The mandated duty of the developer to pay the maintenance charges/fees is clearly spelt out in the Strata Management Act 2013 (SMA 2013) Act 757. This Act states that a Developer can never hand over the liability to a property manager, and they have to pay service charge for unsold units just like any other residents. Section 12 (2) of the Strata Management Act 757 explicitly states that the developer shall pay the charges, and contribution to the sinking fund, in respect of those parcels in the development area which have not been sold, being a sum equivalent to the charges, and contribution to the sinking fund, payable by the purchasers to the developer had the parcels been sold.

Coming back to the mainstream of this decision, it undoubtedly serves as a useful reminder to Developers, that it cannot do as it pleases by not fulfilling it’s part of the maintenance and sinking fund payments.

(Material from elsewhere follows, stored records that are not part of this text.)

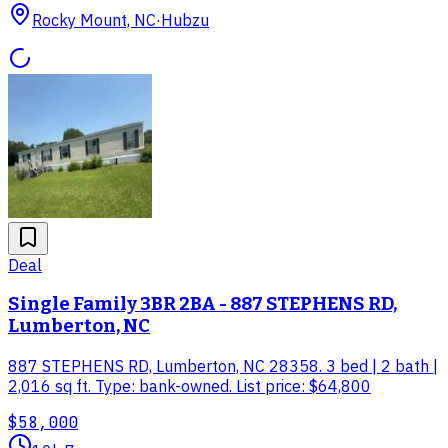
Rocky Mount, NC
·
Hubzu
Deal
Single Family 3BR 2BA - 887 STEPHENS RD,
Lumberton, NC
887 STEPHENS RD, Lumberton, NC 28358. 3 bed | 2 bath |
2,016 sq ft. Type: bank-owned. List price: $64,800
$58,000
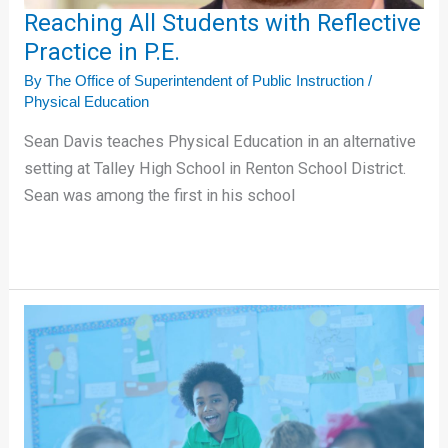
Reaching All Students with Reflective
Practice in P.E.
By
The Office of Superintendent of Public Instruction
/
Physical Education
Sean Davis teaches Physical Education in an alternative
setting at Talley High School in Renton School District.
Sean was among the first in his school
Increasing
Student
Attendance
with
a
Human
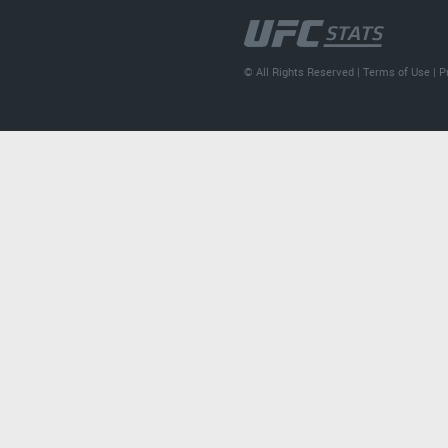
© All Rights Reserved |
Terms of Use
|
P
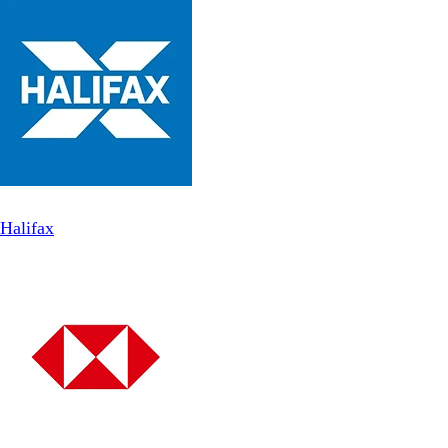
Halifax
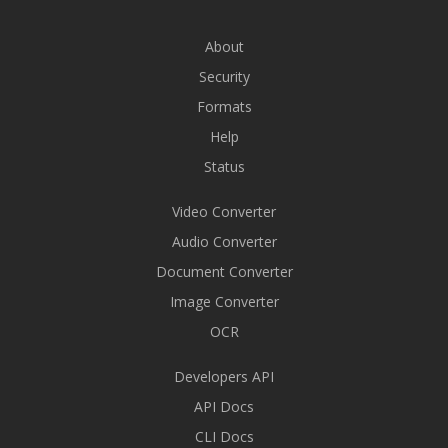
About
Security
Formats
Help
Status
Video Converter
Audio Converter
Document Converter
Image Converter
OCR
Developers API
API Docs
CLI Docs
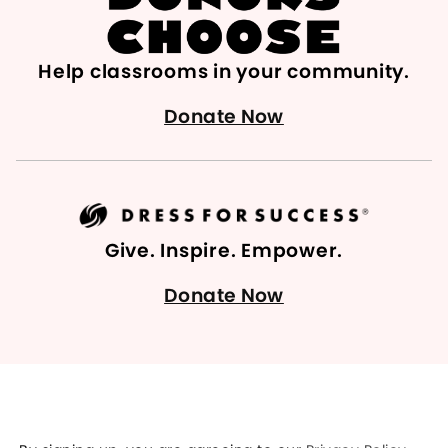
Help classrooms in your community.
Donate Now
Give. Inspire. Empower.
Donate Now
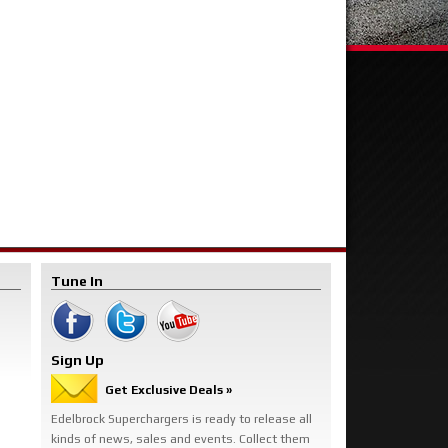
Tune In
Sign Up
Get Exclusive Deals »
Edelbrock Superchargers is ready to release all
kinds of news, sales and events. Collect them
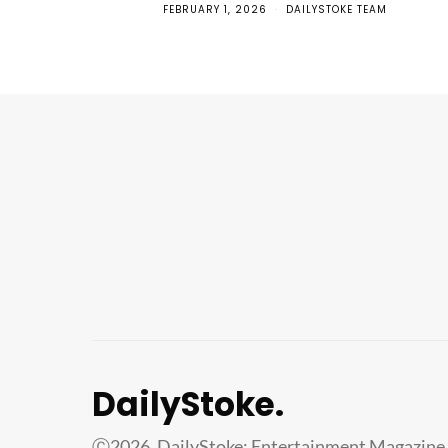
FEBRUARY 1, 2026
DAILYSTOKE TEAM
DailyStoke.
Ⓒ2026. DailyStoke: Entertainment Magazine 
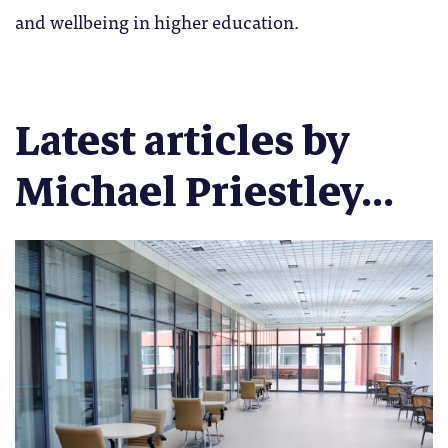
and wellbeing in higher education.
Latest articles by
Michael Priestley...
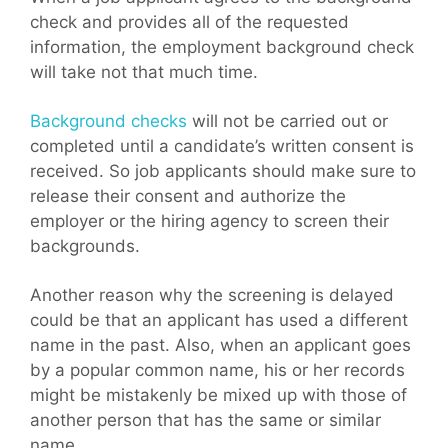
check and provides all of the requested
information, the employment background check
will take not that much time.
Background checks
will not be carried out or
completed until a candidate’s written consent is
received. So job applicants should make sure to
release their consent and authorize the
employer or the hiring agency to screen their
backgrounds.
Another reason why the screening is delayed
could be that an applicant has used a different
name in the past. Also, when an applicant goes
by a popular common name, his or her records
might be mistakenly be mixed up with those of
another person that has the same or similar
name.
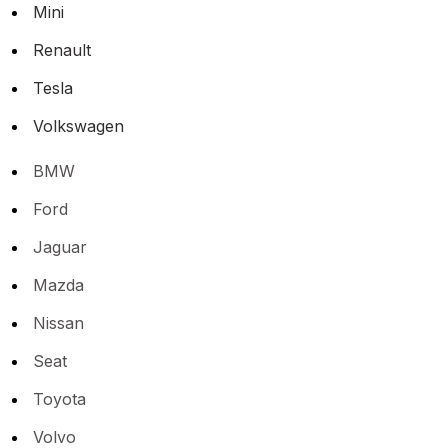
Mini
Renault
Tesla
Volkswagen
BMW
Ford
Jaguar
Mazda
Nissan
Seat
Toyota
Volvo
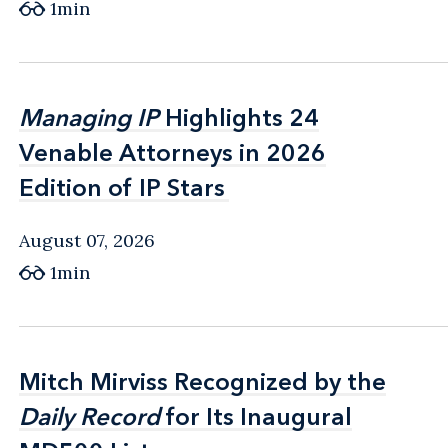
1min
Managing IP
Managing IP
Highlights 24
Highlights 24
Venable Attorneys in 2026
Venable Attorneys in 2026
Edition of IP Stars
Edition of IP Stars
August 07, 2026
1min
Mitch Mirviss Recognized by the
Mitch Mirviss Recognized by the
Daily Record
Daily Record
for Its Inaugural
for Its Inaugural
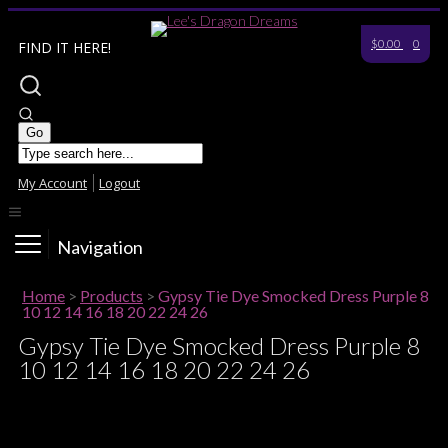
$0.00
0
FIND IT HERE!
My Account
Logout
Navigation
Home
>
Products
>
Gypsy Tie Dye Smocked Dress Purple 8
10 12 14 16 18 20 22 24 26
Gypsy Tie Dye Smocked Dress Purple 8
10 12 14 16 18 20 22 24 26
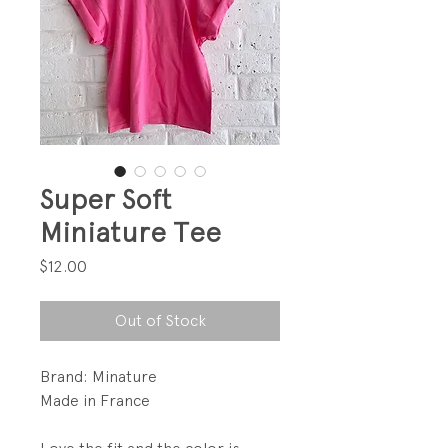
Super Soft
Miniature Tee
Price
$12.00
Out of Stock
Brand: Minature
Made in France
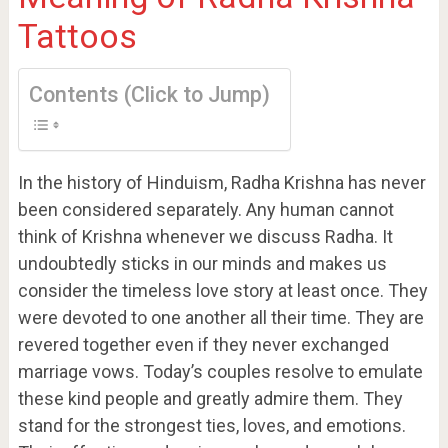
Tattoos
Contents (Click to Jump)
In the history of Hinduism, Radha Krishna has never
been considered separately. Any human cannot
think of Krishna whenever we discuss Radha. It
undoubtedly sticks in our minds and makes us
consider the timeless love story at least once. They
were devoted to one another all their time. They are
revered together even if they never exchanged
marriage vows. Today’s couples resolve to emulate
these kind people and greatly admire them. They
stand for the strongest ties, loves, and emotions.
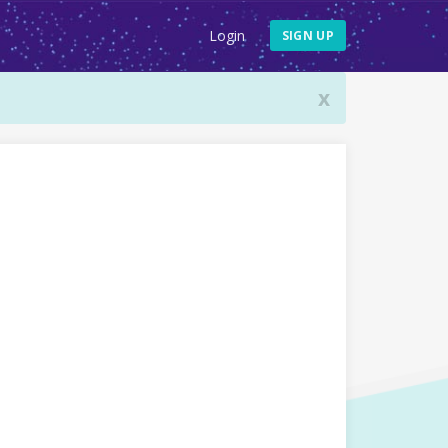
Login
SIGN UP
x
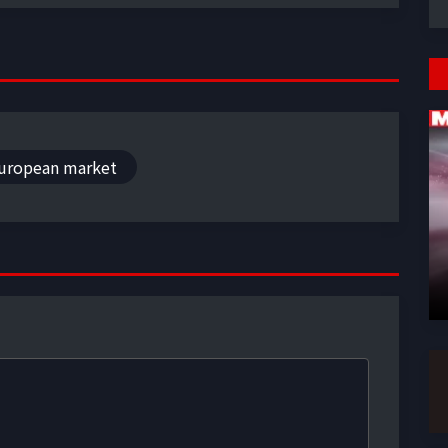
uropean market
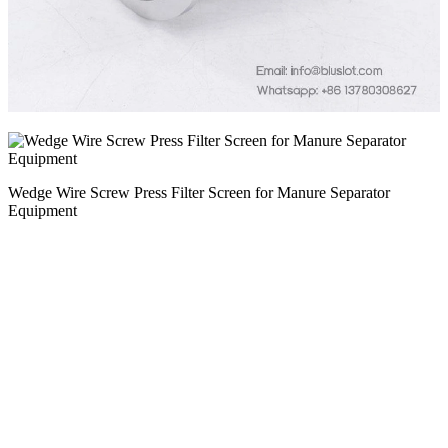
Wedge Wire Screw Press Filter Screen for Manure Separator
Equipment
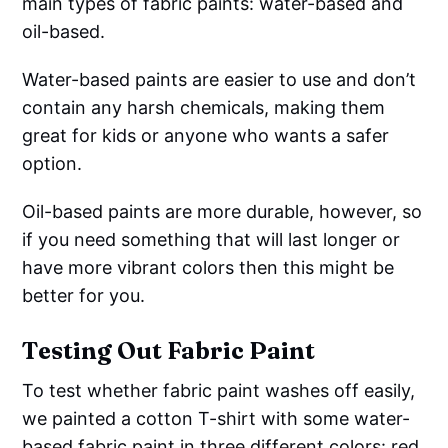
main types of fabric paints: water-based and
oil-based.
Water-based paints are easier to use and don’t
contain any harsh chemicals, making them
great for kids or anyone who wants a safer
option.
Oil-based paints are more durable, however, so
if you need something that will last longer or
have more vibrant colors then this might be
better for you.
Testing Out Fabric Paint
To test whether fabric paint washes off easily,
we painted a cotton T-shirt with some water-
based fabric paint in three different colors: red,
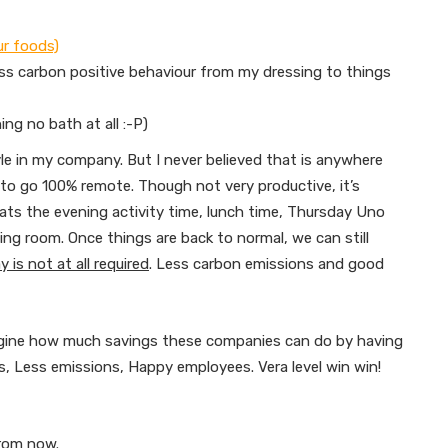
ur foods)
ss carbon positive behaviour from my dressing to things
ng no bath at all :-P)
e in my company. But I never believed that is anywhere
) to go 100% remote. Though not very productive, it’s
eats the evening activity time, lunch time, Thursday Uno
ng room. Once things are back to normal, we can still
 is not at all required
. Less carbon emissions and good
magine how much savings these companies can do by having
, Less emissions, Happy employees. Vera level win win!
from now.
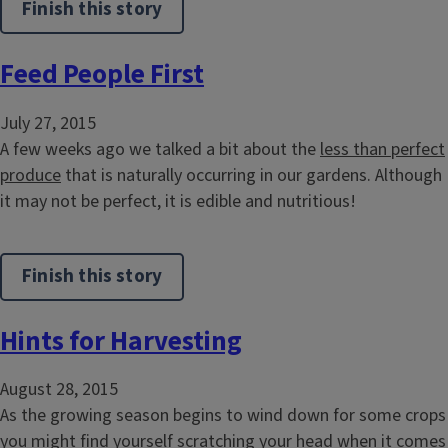
Finish this story
Feed People First
July 27, 2015
A few weeks ago we talked a bit about the
less than perfect
produce
that is naturally occurring in our gardens. Although
it may not be perfect, it is edible and nutritious!
Finish this story
Hints for Harvesting
August 28, 2015
As the growing season begins to wind down for some crops
you might find yourself scratching your head when it comes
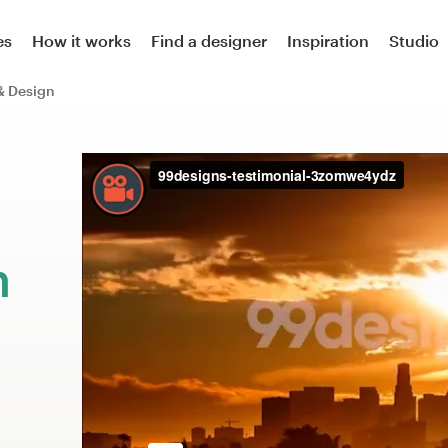
es
How it works
Find a designer
Inspiration
Studio
& Design
m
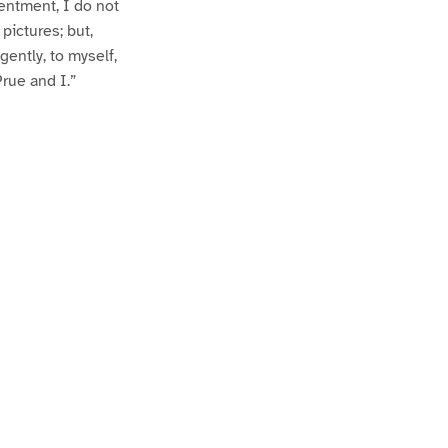
entment, I do not
 pictures; but,
gently, to myself,
Prue and I.”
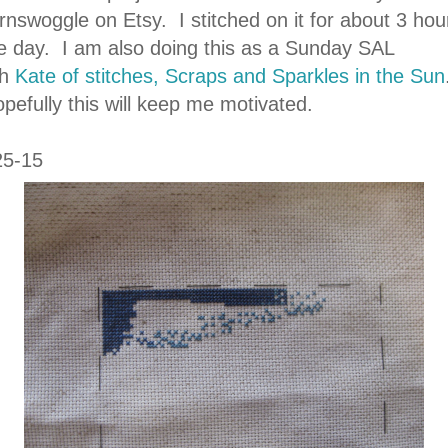
rnswoggle on Etsy. I stitched on it for about 3 hou
e day. I am also doing this as a Sunday SAL
th
Kate of stitches, Scraps and Sparkles in the Sun
pefully this will keep me motivated.
25-15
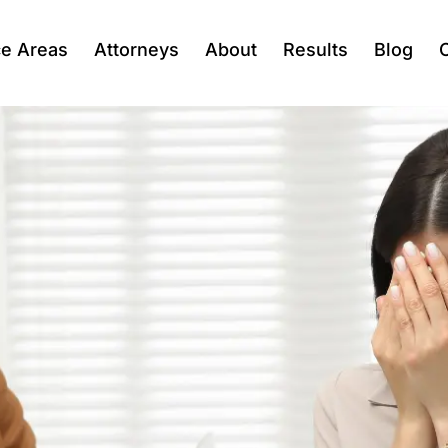
ce Areas
Attorneys
About
Results
Blog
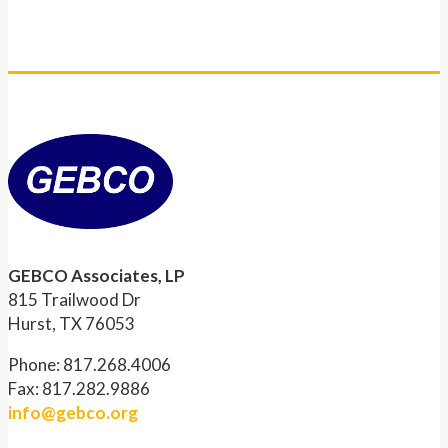
GEBCO Associates, LP
815 Trailwood Dr
Hurst, TX 76053
Phone: 817.268.4006
Fax: 817.282.9886
info@gebco.org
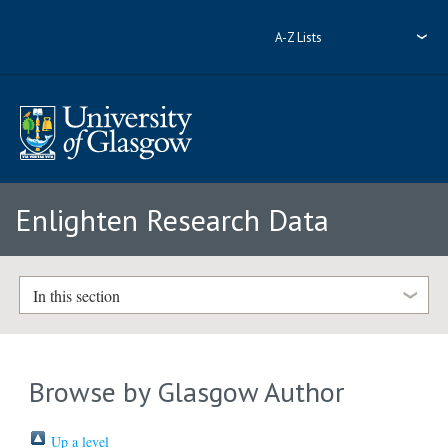
A-Z Lists
Enlighten Research Data
In this section
Browse by Glasgow Author
Up a level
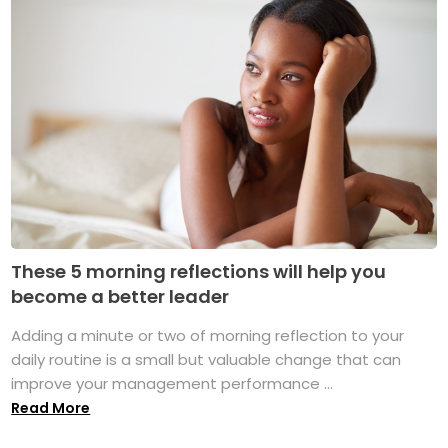
These 5 morning reflections will help you
become a better leader
Adding a minute or two of morning reflection to your
daily routine is a small but valuable change that can
improve your management performance ...
Read More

Developers are quick to file claims in court against purchasers for delay in maintenance payments.

Actions are taken by Developers to bar purchasers from using common facilities, suspension of access cards and many other prohibitions and restrictions.

It is in this context that the High Court decision is timely to confer the powers as vested in law for the Management Corporation to suspend the usage of common facilities if the Developer has failed to settle it’s part of the bargain on the settlement of maintenance charges and sinking fund payments.

The decision of the High Court ensures that Developers are held accountable and subjected to the law. The Developer cannot according to its whims and fancies willy-nilly dictate terms to the Management Corporation. There must be the safeguards like the powers conferred by law to suspend the usage of common facilities as a cost saving measure for the Management Corporation to ensure the smooth running of the development project.